Apabila dilihat dan dikaji lebih detail, aksi protes yang dilakukan oleh rakyat Indonesia adalah wujud dari cintanya kepada bangsa sendiri. Akan tetapi karena berbagai faktor seperti keadaan ekonomi dan pendidikan yang tidak memadai bagi kalangan menengah kebawah khususnya, maka bukan jalan negosiasi atau edukasi melainkan dengan demonstrasi yang syarat dengan unsur kekerasan. Apalagi untuk menghadapi aksi massa yang demikian pun dikerahkan kekuatan tentara untuk menakut-nakuti penduduk setempat. Penggunaan kekuatan bersenjata oleh pemerintah maupun kelompok-kelompok pemerintah mengalihkan berbagai sumber daya yang sesungguhnya lebih berguna dimanfaatkan untuk memecahkan berbagai masalah kemiskinan di Indonesia, seperti kekurangan pangan, papan, dan sarana hidup sehat lainnya Sebenarnya yang perlu diperhatikan lebih serius adalah masalah kemiskinan, seperti kata Mahatma Gandhi, “Poverty is the worst form of violence”, yang artinya kemiskinan adalah bentuk terburuk dari kekerasan. Hal ini menyentuh perasaan dan sisi batiniah
commit to user
penulis dan kemudian bermaksud untuk mengekspresikan protes terhadap ketidak adilan sosial berdasarkan kesadaran pribadi penulis.
Dari peristiwa-peristiwa yang sudah ada berdasarkan kajian melalui berbagai media terhadap kasus-kasus yang terjadi, difokuskan kepada berbagai penyimpangan atau ketidak adilan sosial sebagai manifesto atau nilai pesan penciptaan untuk dijadikan pesan sosial yang disampaikan kepada masyarakat. Tetapi manifesto ini akan difokuskan pada subject matter dalam karya seni lukis, yaitu visualisasi yang metaforik dengan muatan misi kemanusiaan sebagai bahasa estetik dan pertanggung jawaban sebagai seorang perupa.
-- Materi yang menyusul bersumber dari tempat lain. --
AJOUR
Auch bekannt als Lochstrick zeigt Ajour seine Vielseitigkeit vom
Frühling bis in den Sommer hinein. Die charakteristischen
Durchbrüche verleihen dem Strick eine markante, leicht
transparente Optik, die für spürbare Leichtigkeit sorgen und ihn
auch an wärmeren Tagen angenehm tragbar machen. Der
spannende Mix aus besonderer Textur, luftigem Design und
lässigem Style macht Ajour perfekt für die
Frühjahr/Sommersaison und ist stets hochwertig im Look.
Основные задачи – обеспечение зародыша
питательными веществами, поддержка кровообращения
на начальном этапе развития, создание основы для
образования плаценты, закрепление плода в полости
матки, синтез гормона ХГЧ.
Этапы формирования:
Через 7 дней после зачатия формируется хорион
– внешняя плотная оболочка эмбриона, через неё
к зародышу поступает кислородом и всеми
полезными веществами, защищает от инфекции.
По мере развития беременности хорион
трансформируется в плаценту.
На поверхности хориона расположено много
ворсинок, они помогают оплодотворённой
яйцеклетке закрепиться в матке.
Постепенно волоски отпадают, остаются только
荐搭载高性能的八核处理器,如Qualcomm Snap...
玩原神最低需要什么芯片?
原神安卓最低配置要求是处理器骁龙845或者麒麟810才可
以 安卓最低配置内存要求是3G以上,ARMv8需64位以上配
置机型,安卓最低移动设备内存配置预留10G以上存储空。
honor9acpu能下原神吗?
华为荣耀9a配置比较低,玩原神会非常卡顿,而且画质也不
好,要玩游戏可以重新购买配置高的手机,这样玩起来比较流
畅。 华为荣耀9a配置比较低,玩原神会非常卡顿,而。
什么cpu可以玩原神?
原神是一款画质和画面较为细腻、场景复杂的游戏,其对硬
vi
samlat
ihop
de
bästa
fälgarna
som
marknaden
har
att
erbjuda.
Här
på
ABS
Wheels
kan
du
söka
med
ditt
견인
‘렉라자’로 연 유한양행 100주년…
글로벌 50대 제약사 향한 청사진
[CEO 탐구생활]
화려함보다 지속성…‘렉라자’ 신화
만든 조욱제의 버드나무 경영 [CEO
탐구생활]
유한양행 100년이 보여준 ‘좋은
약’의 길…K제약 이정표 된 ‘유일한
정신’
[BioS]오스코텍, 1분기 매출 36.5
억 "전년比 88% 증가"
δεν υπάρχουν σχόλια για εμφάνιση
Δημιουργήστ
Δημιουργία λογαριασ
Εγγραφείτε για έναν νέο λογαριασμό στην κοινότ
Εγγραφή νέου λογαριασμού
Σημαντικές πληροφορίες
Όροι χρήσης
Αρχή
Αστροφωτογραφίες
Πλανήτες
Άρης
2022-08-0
Sesuai dengan bidang penulis yang menempuh studi pada jurusan seni rupa murni, Fakultas Sastra Seni Rupa UNS surakarta, maka penulis menuangkan ide gagasan untuk menciptakan sebuah karya seni lukis berdasarkan teknik yang diperoleh selama masa studi baik secara formal mulai dari studio lukis satu yang ditempuh pada semester lima sampai dengan studio lukis empat pada semester delapan, dan juga non formal selama penulis berkesenian khususnya seni rupa di luar wilayah akademis. Penulis berharap ekspresi protes terhadap ketidak-adilan sosial yang menjadi konsep penciptaan karya seni lukis di sini dapat memberikan gambaran tentang representasi realita kehidupan dan masalah-masalah sosial yang aktual sebagai masalah yang lebih penting untuk dikemukakan daripada sentimen- sentimen pribadi.